John Carpenter’s Premature Demise

Rob Zombie’s doing Halloween.  Gerard Butler is going to be Snake Plissken.  They’ve already “updated” Assault On Precinct 13 and The Fog.  And now somebody’s come up with the brilliant idea of remaking Christine.  I can only hope it’s John Stockwell, who was in the original and now directs surprisingly good, if underattended, marketable movies (Blue Crush, Into The Blue, Turistas.)  But then, I suppose I wish him better than that.

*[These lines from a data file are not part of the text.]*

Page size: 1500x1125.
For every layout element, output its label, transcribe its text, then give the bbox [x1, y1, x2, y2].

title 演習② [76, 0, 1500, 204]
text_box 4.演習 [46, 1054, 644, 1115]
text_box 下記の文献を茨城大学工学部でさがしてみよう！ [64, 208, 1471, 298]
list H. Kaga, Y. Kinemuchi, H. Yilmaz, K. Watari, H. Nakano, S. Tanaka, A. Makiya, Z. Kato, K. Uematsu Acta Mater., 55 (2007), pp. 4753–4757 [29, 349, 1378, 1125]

Point is, John Carpenter isn’t dead.  He’s not even sixty years old.  And while his best days are certainly behind him, and have been for some time, he could feasibly still be working.  But ever since the miserable failure of 2001’s Ghosts Of Mars, he’s been somehow been deemed unemployable (except for Showtime’s Masters Of Horror series, who apparently saw fit to hire any director who’d ever seen a horror movie.)  So why dredge up his past?

It’s not as if anything he ever did was a huge success.  Halloween ushered in the slasher genre, whether it meant to or not, and while many of said genre’s killers have become iconic, very few of them generated the kind of money the studios backing these remakes are hoping to make.  And while Escape From New York and Assault On Precinct 13 are favorites of today’s homage-aholic directors, they were never blockbusters.  At the time of their release, the appeal of something like Halloween or Escape From New York was that there wasn’t anything quite like them being produced at the time.  They were genre movies that went beyond their requirements while still satisfying those requirements.  And sure, there were sequels and copycats and that was a fine business for awhile, but at a certain point you have to find the next thing.

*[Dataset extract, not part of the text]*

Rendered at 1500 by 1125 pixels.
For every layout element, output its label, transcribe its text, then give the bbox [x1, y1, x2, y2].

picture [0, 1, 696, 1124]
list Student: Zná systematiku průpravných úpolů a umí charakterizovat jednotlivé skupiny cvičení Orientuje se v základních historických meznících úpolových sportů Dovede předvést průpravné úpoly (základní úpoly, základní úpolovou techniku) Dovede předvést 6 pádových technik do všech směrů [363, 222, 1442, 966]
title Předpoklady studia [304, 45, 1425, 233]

The next thing.  Not the same thing again.  I don’t doubt that the new Escape From New York has the potential to be good, but wouldn’t you rather see something you haven’t seen before?  Instead of being able to say afterwards that they did this or that better than the original, wouldn’t you rather be able to say, “I’ve never seen anything like that before?”

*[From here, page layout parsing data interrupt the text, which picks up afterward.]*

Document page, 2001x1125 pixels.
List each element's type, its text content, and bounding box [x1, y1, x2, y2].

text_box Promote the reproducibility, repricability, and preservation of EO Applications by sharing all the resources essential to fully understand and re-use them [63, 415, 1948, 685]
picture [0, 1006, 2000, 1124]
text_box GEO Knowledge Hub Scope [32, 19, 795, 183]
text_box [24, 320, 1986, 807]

If Robert Rodriguez loves him so much, why not try and involve him in what he’s doing.  He couldn’t have handled one of the precious fake trailers in Grindhouse?  Rodriguez churns out movies so fast, he couldn’t spare three months writing something one of his idols could direct?

It is, of course, unfair to insinuate Robert Rodriguez is in any way complicit in any of this.  Everything he’s ever done has been new.  Risky even.  Which I suppose is the point.  Movies cost too much more than they’re worth now so studios are trying to build in some kind of guarantee by recycling.  But the vast majority of guaranteed audience is whole-heartedly against a remake of Escape From New York.  And it’s been way too long to be expecting anyone else to attach any meaning to the name Snake Plissken.  And if they do, it might not be such a good thing, since they might be remembering Escape From L.A.

I’m not asking for Escape From Earth or Cleveland or any other pre/sequel that’s been proposed.  I want you to take all the people you’ve collected to get involved with this new Escape From New York and start something else.  Something half the internet can rail against remaking in 2034.

And give John Carpenter 5 million dollars to make something.  He’s probably going to surprise you.